> **Problem**: Could you copy the text from every row below, line for line and unchanged, leaving out the pictures?

________

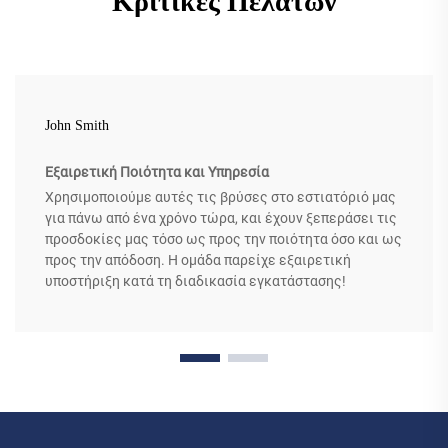
Κριτικές Πελατών
John Smith
Εξαιρετική Ποιότητα και Υπηρεσία
Χρησιμοποιούμε αυτές τις βρύσες στο εστιατόριό μας
για πάνω από ένα χρόνο τώρα, και έχουν ξεπεράσει τις
προσδοκίες μας τόσο ως προς την ποιότητα όσο και ως
προς την απόδοση. Η ομάδα παρείχε εξαιρετική
υποστήριξη κατά τη διαδικασία εγκατάστασης!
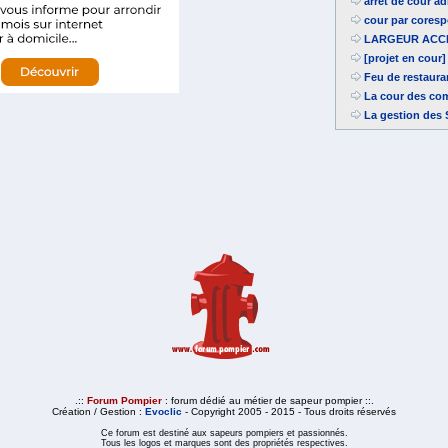
arrêt de cour a
cour par cores
LARGEUR ACCES
[projet en cour
Feu de restaura
La cour des com
La gestion des 
.::
Forum Pompier
: forum dédié au métier de sapeur pompier ::.
Création / Gestion :
Evoclic
- Copyright 2005 - 2015 - Tous droits réservés
Ce forum est destiné aux sapeurs pompiers et passionnés.
Tous les logos et marques sont des propriétés respectives.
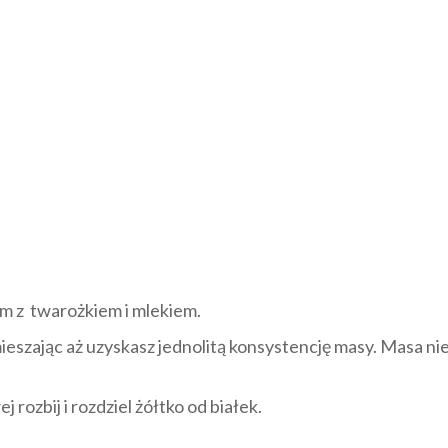
m z twarożkiem i mlekiem.
szając aż uzyskasz jednolitą konsystencję masy. Masa nie 
 rozbij i rozdziel żółtko od białek.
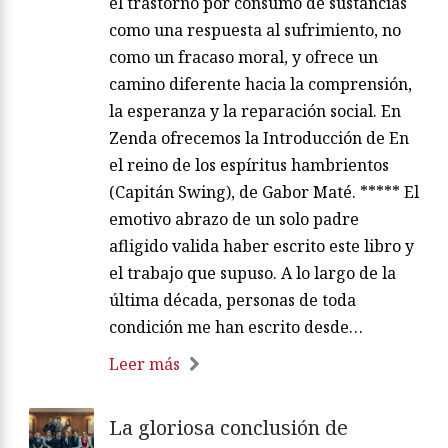
el trastorno por consumo de sustancias
como una respuesta al sufrimiento, no
como un fracaso moral, y ofrece un
camino diferente hacia la comprensión,
la esperanza y la reparación social. En
Zenda ofrecemos la Introducción de En
el reino de los espíritus hambrientos
(Capitán Swing), de Gabor Maté. ***** El
emotivo abrazo de un solo padre
afligido valida haber escrito este libro y
el trabajo que supuso. A lo largo de la
última década, personas de toda
condición me han escrito desde…
Leer más
La gloriosa conclusión de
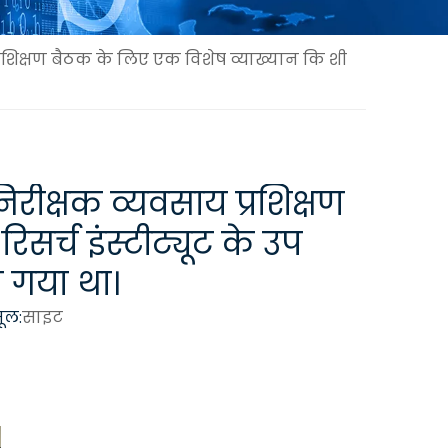
्रशिक्षण बैठक के लिए एक विशेष व्याख्यान कि शी
रीक्षक व्यवसाय प्रशिक्षण
सर्च इंस्टीट्यूट के उप
ा गया था।
ूल:
साइट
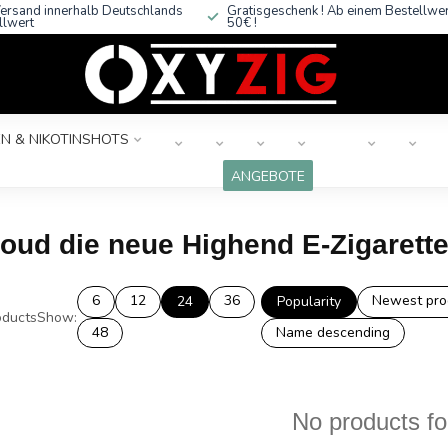
ersand innerhalb Deutschlands
Gratisgeschenk ! Ab einem Bestellwe
llwert
50€ !
N & NIKOTINSHOTS
ANGEBOTE
oud die neue Highend E-Zigarett
6
12
36
Newest pro
24
Popularity
ducts
Show:
48
Name descending
No products f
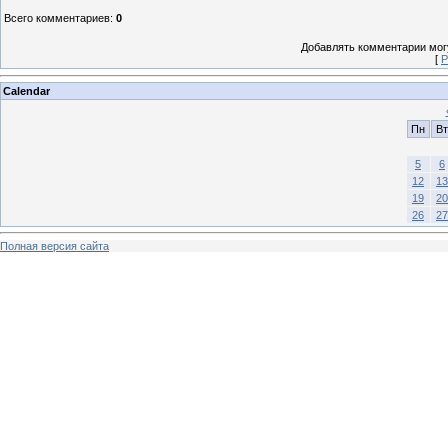
Всего комментариев
:
0
Добавлять комментарии могу
[
Р
Calendar
Пн
Вт
5
6
12
13
19
20
26
27
Полная версия сайта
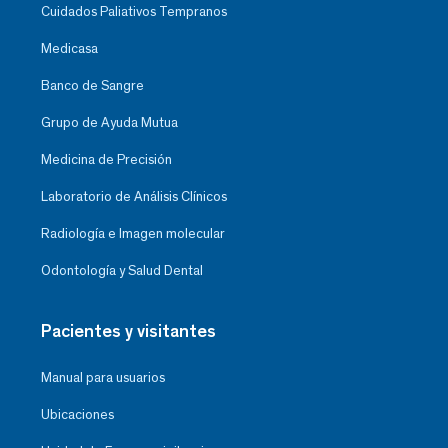
Cuidados Paliativos Tempranos
Medicasa
Banco de Sangre
Grupo de Ayuda Mutua
Medicina de Precisión
Laboratorio de Análisis Clínicos
Radiología e Imagen molecular
Odontología y Salud Dental
Pacientes y visitantes
Manual para usuarios
Ubicaciones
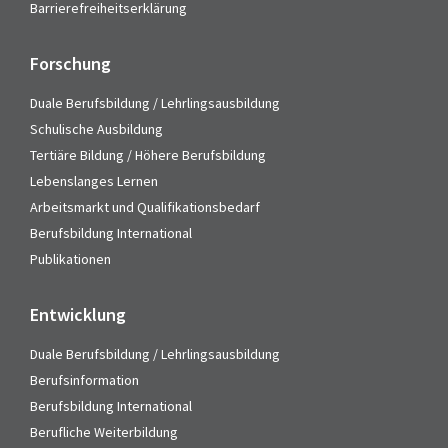
Barrierefreiheitserklärung
Forschung
Duale Berufsbildung / Lehrlingsausbildung
Schulische Ausbildung
Tertiäre Bildung / Höhere Berufsbildung
Lebenslanges Lernen
Arbeitsmarkt und Qualifikationsbedarf
Berufsbildung International
Publikationen
Entwicklung
Duale Berufsbildung / Lehrlingsausbildung
Berufsinformation
Berufsbildung International
Berufliche Weiterbildung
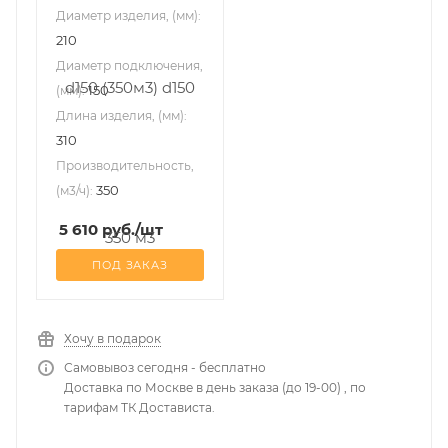
Диаметр изделия, (мм):
210
Диаметр подключения,
150
(мм):
Длина изделия, (мм):
310
Производительность,
350
(м3/ч):
5 610
руб.
/шт
ПОД ЗАКАЗ
Хочу в подарок
Самовывоз сегодня - бесплатно
Доставка по Москве в день заказа (до 19-00) , по
тарифам ТК Достависта.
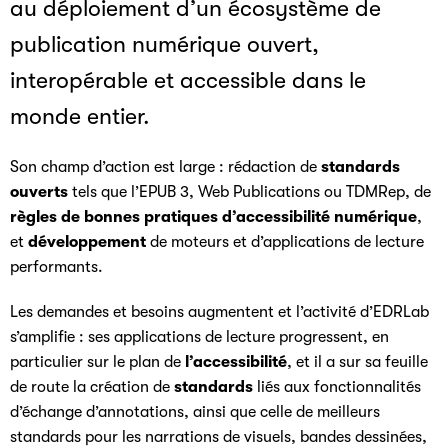
au déploiement d’un écosystème de
publication numérique ouvert,
interopérable et accessible dans le
monde entier.
Son champ d’action est large : rédaction de
standards
ouverts
tels que l’EPUB 3, Web Publications ou TDMRep, de
règles de bonnes pratiques d’accessibilité numérique
,
et
développement
de moteurs et d’applications de lecture
performants.
Les demandes et besoins augmentent et l’activité d’EDRLab
s’amplifie : ses applications de lecture progressent, en
particulier sur le plan de
l’accessibilité
, et il a sur sa feuille
de route la création de
standards
liés aux fonctionnalités
d’échange d’annotations, ainsi que celle de meilleurs
standards pour les narrations de visuels, bandes dessinées,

________

> **Reply to the task**:
Κριτικές Πελατών
John Smith
Εξαιρετική Ποιότητα και Υπηρεσία
Χρησιμοποιούμε αυτές τις βρύσες στο εστιατόριό μας
για πάνω από ένα χρόνο τώρα, και έχουν ξεπεράσει τις
προσδοκίες μας τόσο ως προς την ποιότητα όσο και ως
προς την απόδοση. Η ομάδα παρείχε εξαιρετική
υποστήριξη κατά τη διαδικασία εγκατάστασης!
arrêt de cour a
cour par cores
LARGEUR ACCES
[projet en cour
Feu de restaura
La cour des com
La gestion des 
.::
Forum Pompier
: forum dédié au métier de sapeur pompier ::.
Création / Gestion :
Evoclic
- Copyright 2005 - 2015 - Tous droits réservés
Ce forum est destiné aux sapeurs pompiers et passionnés.
Tous les logos et marques sont des propriétés respectives.
m z twarożkiem i mlekiem.
szając aż uzyskasz jednolitą konsystencję masy. Masa nie 
 rozbij i rozdziel żółtko od białek.
el trastorno por consumo de sustancias
como una respuesta al sufrimiento, no
como un fracaso moral, y ofrece un
camino diferente hacia la comprensión,
la esperanza y la reparación social. En
Zenda ofrecemos la Introducción de En
el reino de los espíritus hambrientos
(Capitán Swing), de Gabor Maté. ***** El
emotivo abrazo de un solo padre
afligido valida haber escrito este libro y
el trabajo que supuso. A lo largo de la
última década, personas de toda
condición me han escrito desde…
Leer más
La gloriosa conclusión de
्रशिक्षण बैठक के लिए एक विशेष व्याख्यान कि शी
रीक्षक व्यवसाय प्रशिक्षण
सर्च इंस्टीट्यूट के उप
ा गया था।
ूल:
साइट
ersand innerhalb Deutschlands
Gratisgeschenk ! Ab einem Bestellwe
llwert
50€ !
N & NIKOTINSHOTS
ANGEBOTE
oud die neue Highend E-Zigarett
6
12
36
Newest pro
24
Popularity
ducts
Show:
48
Name descending
No products f
Всего комментариев
:
0
Добавлять комментарии могу
[
Р
Calendar
Пн
Вт
5
6
12
13
19
20
26
27
Полная версия сайта
Cuidados Paliativos Tempranos
Medicasa
Banco de Sangre
Grupo de Ayuda Mutua
Medicina de Precisión
Laboratorio de Análisis Clínicos
Radiología e Imagen molecular
Odontología y Salud Dental
Pacientes y visitantes
Manual para usuarios
Ubicaciones
Barrierefreiheitserklärung
Forschung
Duale Berufsbildung / Lehrlingsausbildung
Schulische Ausbildung
Tertiäre Bildung / Höhere Berufsbildung
Lebenslanges Lernen
Arbeitsmarkt und Qualifikationsbedarf
Berufsbildung International
Publikationen
Entwicklung
Duale Berufsbildung / Lehrlingsausbildung
Berufsinformation
Berufsbildung International
Berufliche Weiterbildung
Диаметр изделия, (мм):
210
Диаметр подключения,
150
(мм):
Длина изделия, (мм):
310
Производительность,
350
(м3/ч):
5 610
руб.
/шт
ПОД ЗАКАЗ
Хочу в подарок
Самовывоз сегодня - бесплатно
Доставка по Москве в день заказа (до 19-00) , по
тарифам ТК Достависта.
au déploiement d’un écosystème de
publication numérique ouvert,
interopérable et accessible dans le
monde entier.
Son champ d’action est large : rédaction de
standards
ouverts
tels que l’EPUB 3, Web Publications ou TDMRep, de
règles de bonnes pratiques d’accessibilité numérique
,
et
développement
de moteurs et d’applications de lecture
performants.
Les demandes et besoins augmentent et l’activité d’EDRLab
s’amplifie : ses applications de lecture progressent, en
particulier sur le plan de
l’accessibilité
, et il a sur sa feuille
de route la création de
standards
liés aux fonctionnalités
d’échange d’annotations, ainsi que celle de meilleurs
standards pour les narrations de visuels, bandes dessinées,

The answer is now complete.